• Home
  • Pemerintahan
  • Parlementaria
  • Politik
  • Sosial
  • Ekonomi
  • Pendidikan
  • Hukum
  • Profil
  • Aneka
  • Wisata
  • Olahraga
  • Kesehatan

Kam22102020

Last updateKam, 22 Okt 2020 7pm

BJB

Parlementaria

Dinilai Tidak Beretika, Ketua FMI Minta Ketua Dewan Mundur?

Ketua FMI Kuningan, Febriansyah

Kuningan Terkini - Pernyataan Ketua DPRD Kuningan, Nuzul Rachdy ‘Jangan sampai Husnul ini hanya membawa limbah, limbah wabah dan limbah segalanya’ menuai kritikan tajam dari sejumlah elemen masyarakat, salah satunya dari ketua umum FMI Kuningan, Febriansyah. Menurutnya, sebagai pejabat publik, ketua Dewan harus beretika dan paham tata bahasa.

"Pejabat publik itu harus paham diksi kata yang harus digunakan sebagai orang berpendidikan," kata ketua FMI Kuningan, Febriansyah, Senin (05/10/2020).
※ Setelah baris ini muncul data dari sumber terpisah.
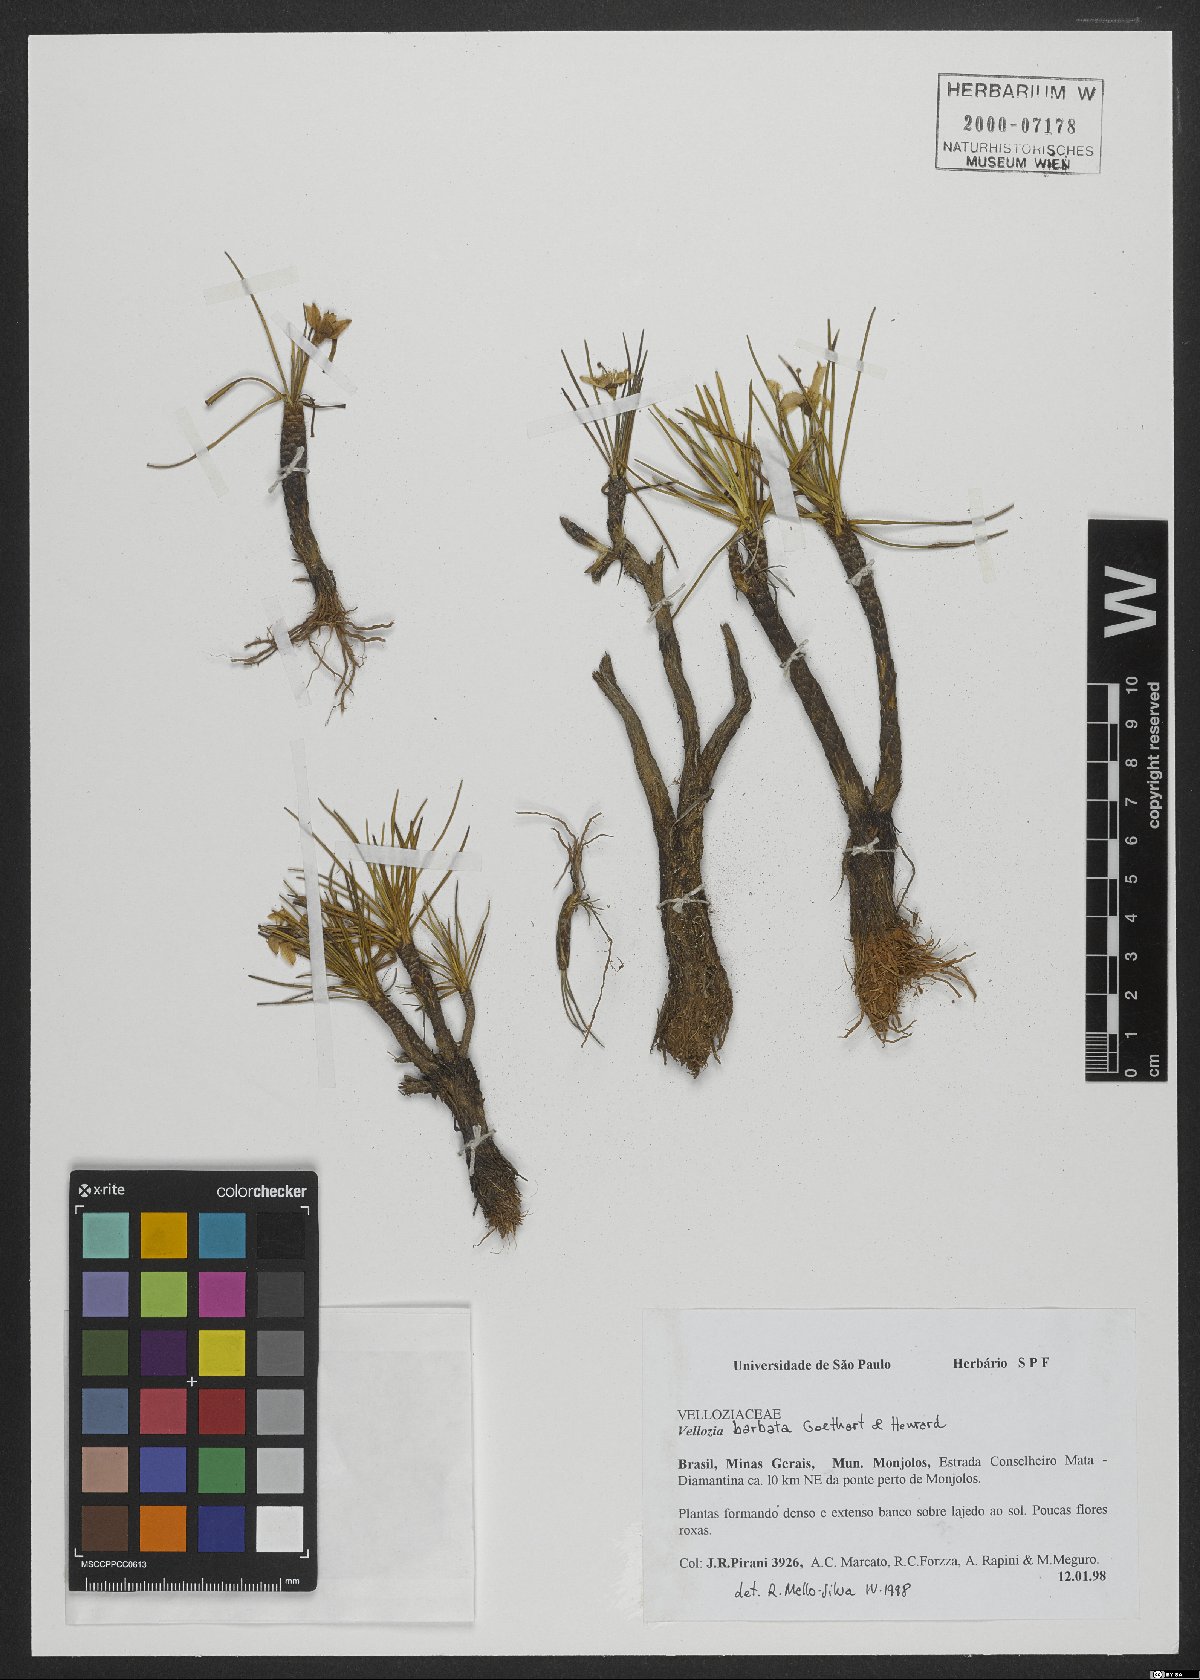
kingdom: Plantae
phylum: Tracheophyta
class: Liliopsida
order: Pandanales
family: Velloziaceae
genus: Vellozia
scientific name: Vellozia barbata
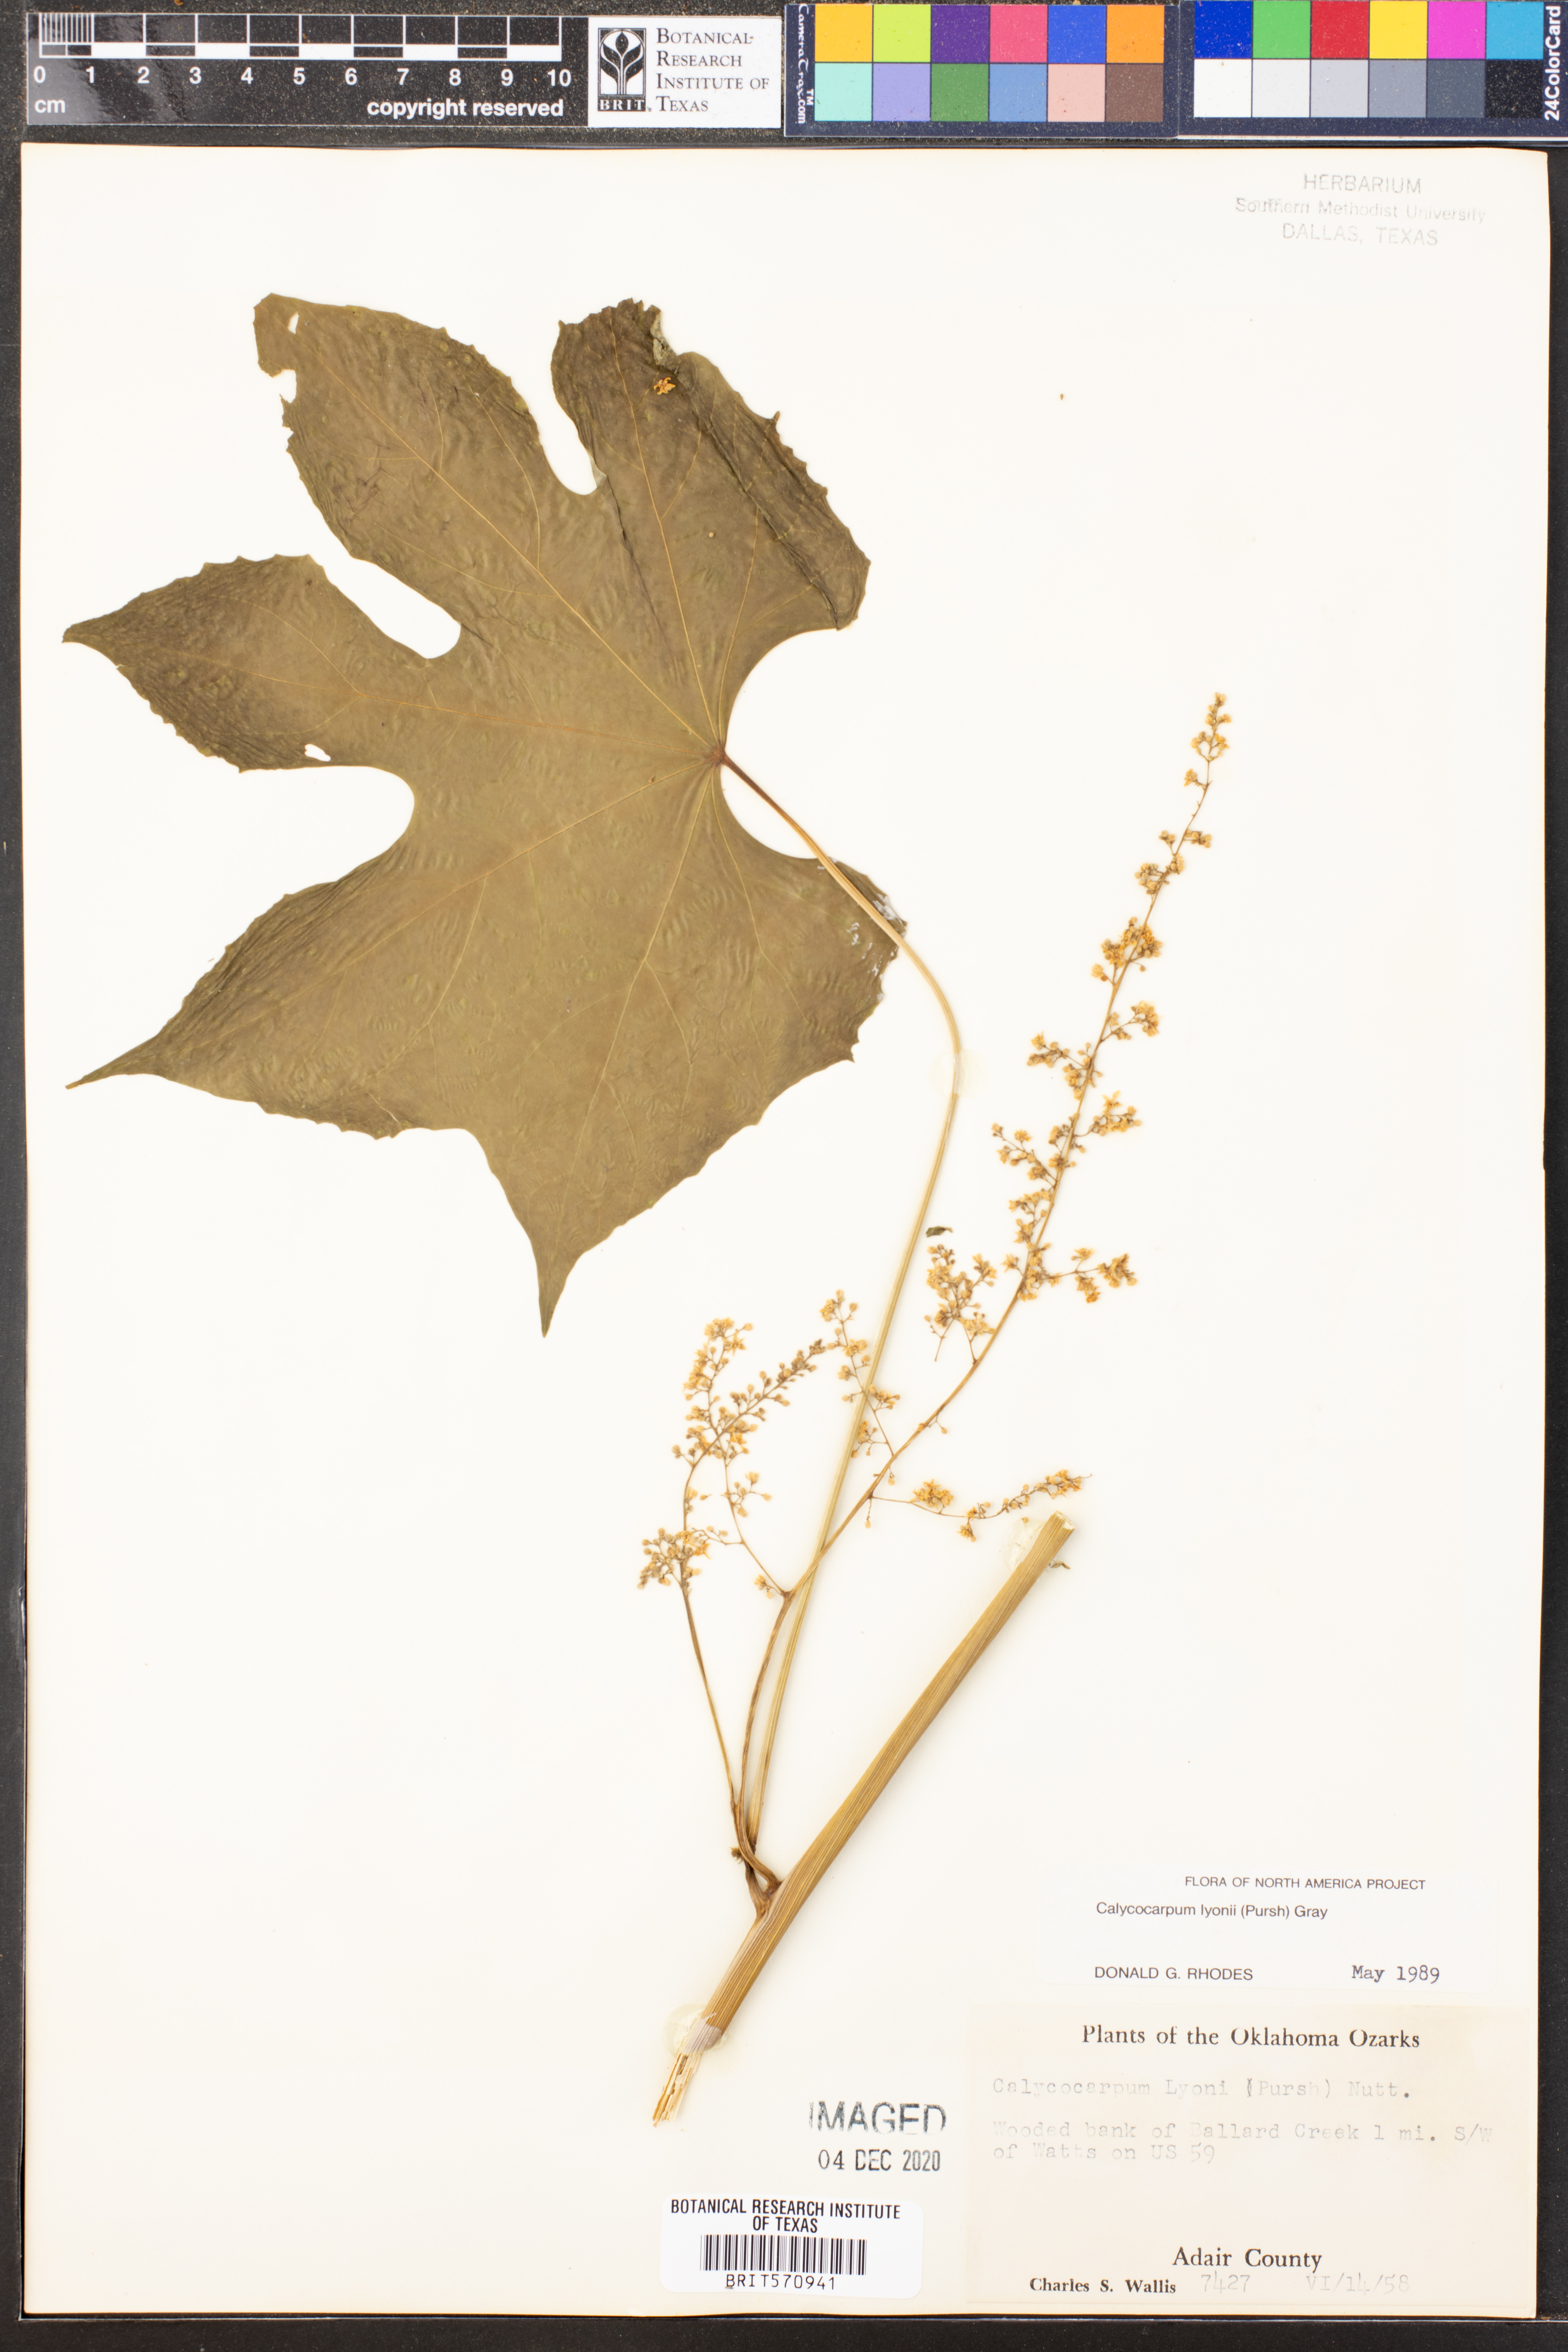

Selaku mahasiswa kata Febriansyah, Ia sangat prihatin dan sangat kecewa terkait pernyataan ketua dewan. Karena, secara pendidikan, Ketua Dewan cukup tinggi, masa tidak paham tata bahasa dengan memilih diksi yang tepat.

“Sebagai Ketua DPRD, sebaiknya bisa menjaga kerukunan, ketenangan ditengah pandemi seperti ini. Bukan malah membuat gaduh, karena pernyataan tersebut bukan hanya menyakiti hati para santri dan ponpes, tapi juga menyakiti hati seluruh elemen Ulama dan Masyarakat Kabupaten Kuningan,” paparnya.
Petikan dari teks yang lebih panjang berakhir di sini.